GIVEN ENTRIES.
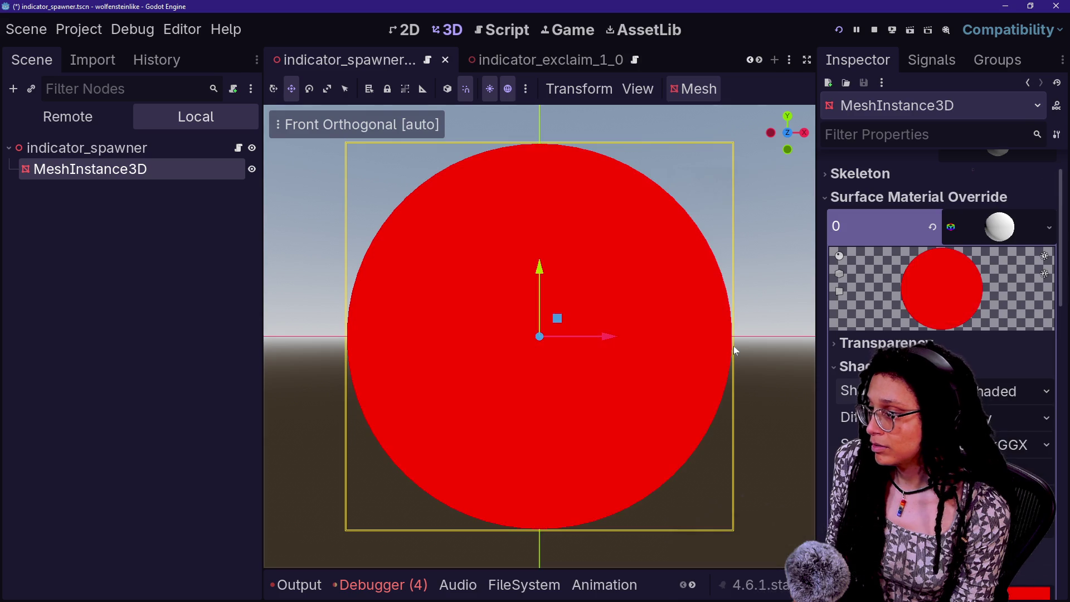
Save the indicator_spawner scene and return to the running game view
{"action": "left_click", "coordinate": [673, 131]}
{"action": "key", "text": "ctrl+s"}
{"action": "left_click", "coordinate": [572, 30]}
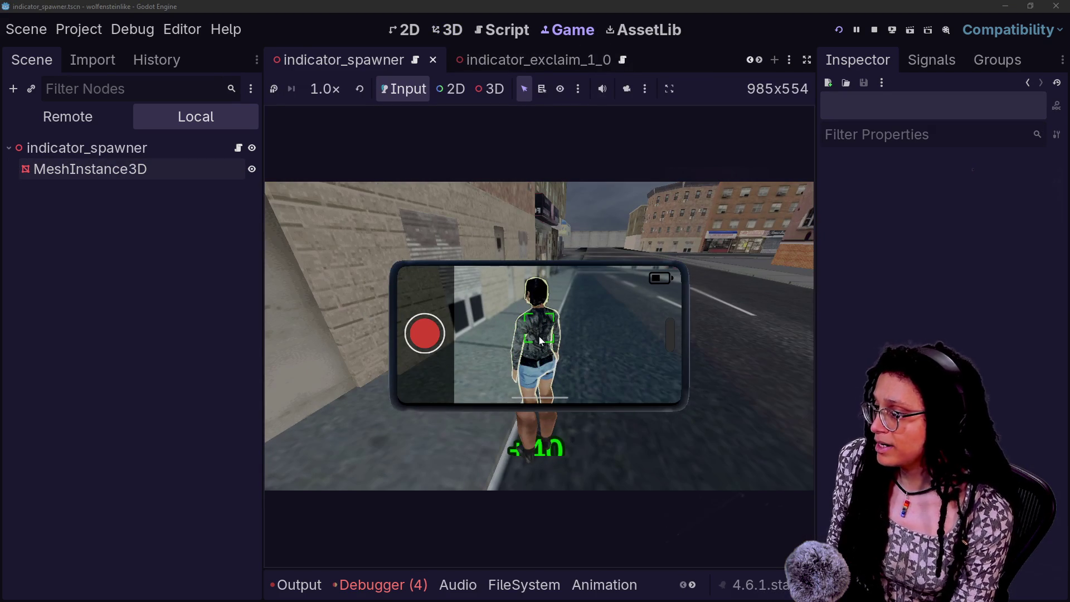
Restart the game to check the red debug spheres on the NPCs, then view the spawner script
{"action": "left_click", "coordinate": [844, 34]}
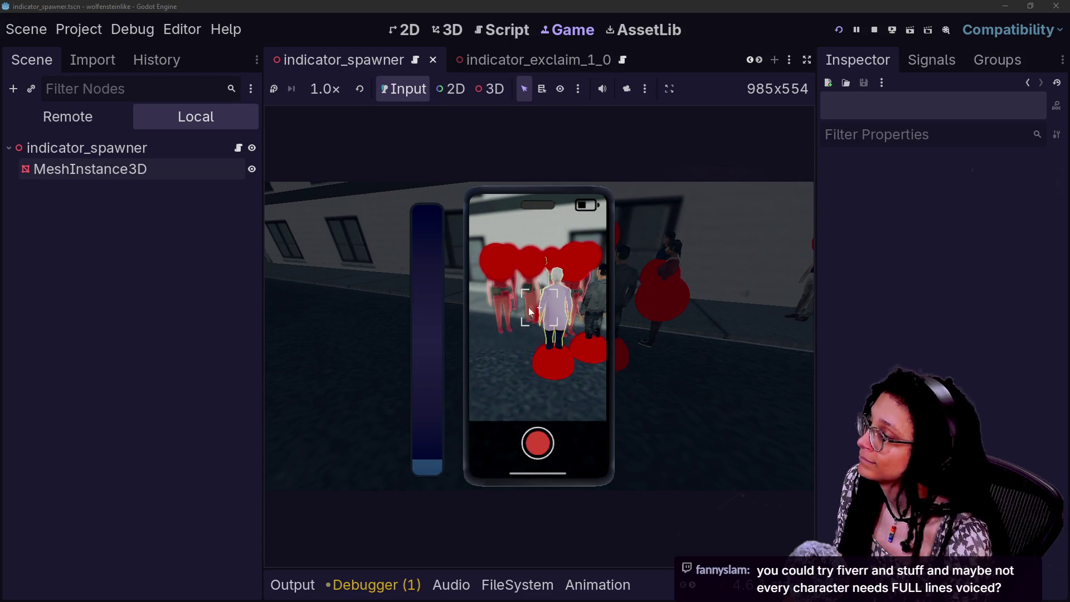
{"action": "left_click", "coordinate": [493, 27]}
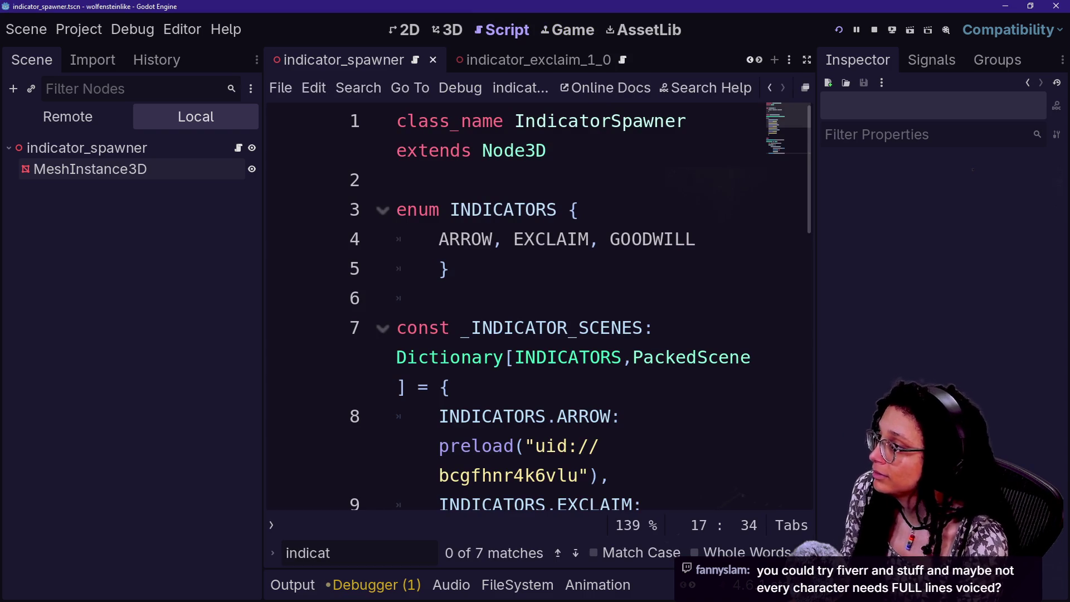
Inspect the indicator scenes dictionary on line 7 of the IndicatorSpawner script
{"action": "left_click", "coordinate": [525, 328]}
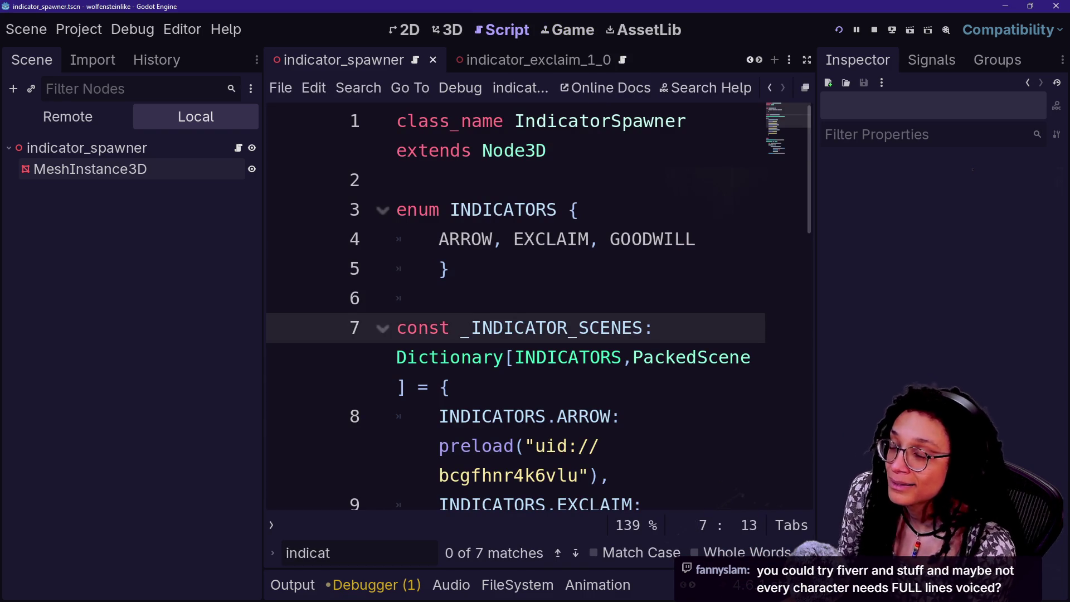
{"action": "mouse_move", "coordinate": [530, 63]}
{"action": "scroll", "coordinate": [531, 60], "scroll_direction": "down", "scroll_amount": 2}
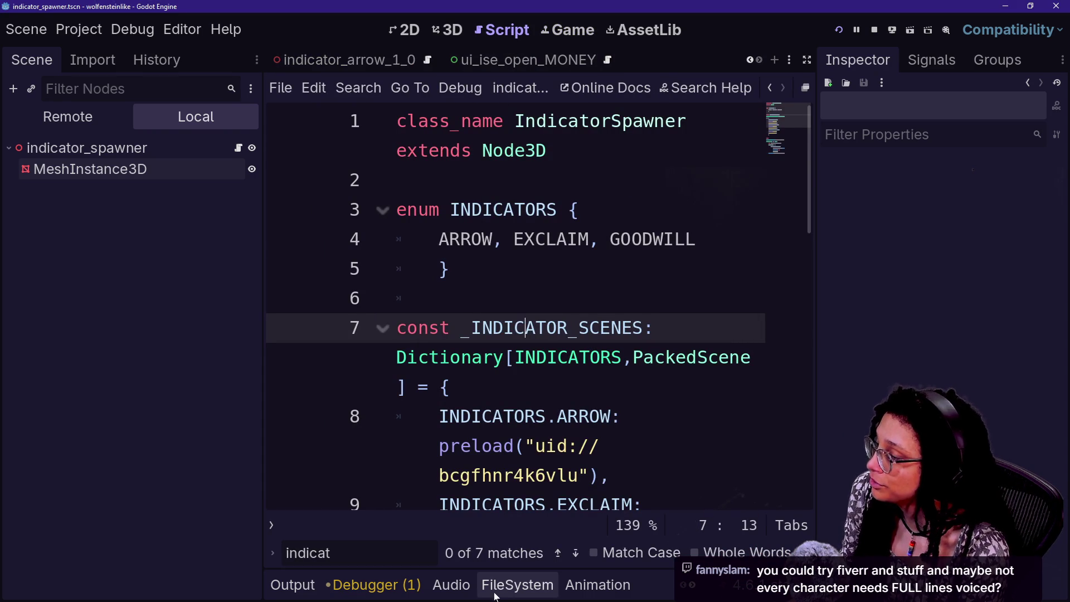
Filter the FileSystem to 'person' and open person_01.tscn in the 3D view
{"action": "left_click", "coordinate": [517, 584]}
{"action": "double_click", "coordinate": [580, 470]}
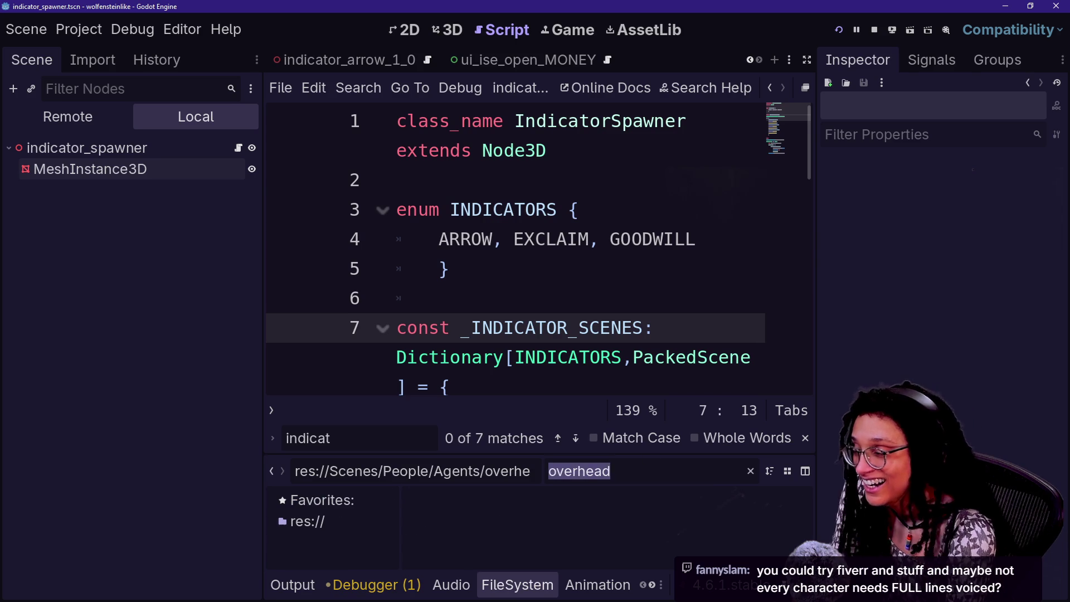
{"action": "type", "text": "PERSON"}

ACTIVITY. Set down word for word the lines from the first entry through the line with "Filter the FileSystem", both included, omitting pictures.

SOLVED EXERCISE.
Save the indicator_spawner scene and return to the running game view
{"action": "left_click", "coordinate": [673, 131]}
{"action": "key", "text": "ctrl+s"}
{"action": "left_click", "coordinate": [572, 30]}
Restart the game to check the red debug spheres on the NPCs, then view the spawner script
{"action": "left_click", "coordinate": [844, 34]}
{"action": "left_click", "coordinate": [493, 27]}
Inspect the indicator scenes dictionary on line 7 of the IndicatorSpawner script
{"action": "left_click", "coordinate": [525, 328]}
{"action": "mouse_move", "coordinate": [530, 63]}
{"action": "scroll", "coordinate": [531, 60], "scroll_direction": "down", "scroll_amount": 2}
Filter the FileSystem to 'person' and open person_01.tscn in the 3D view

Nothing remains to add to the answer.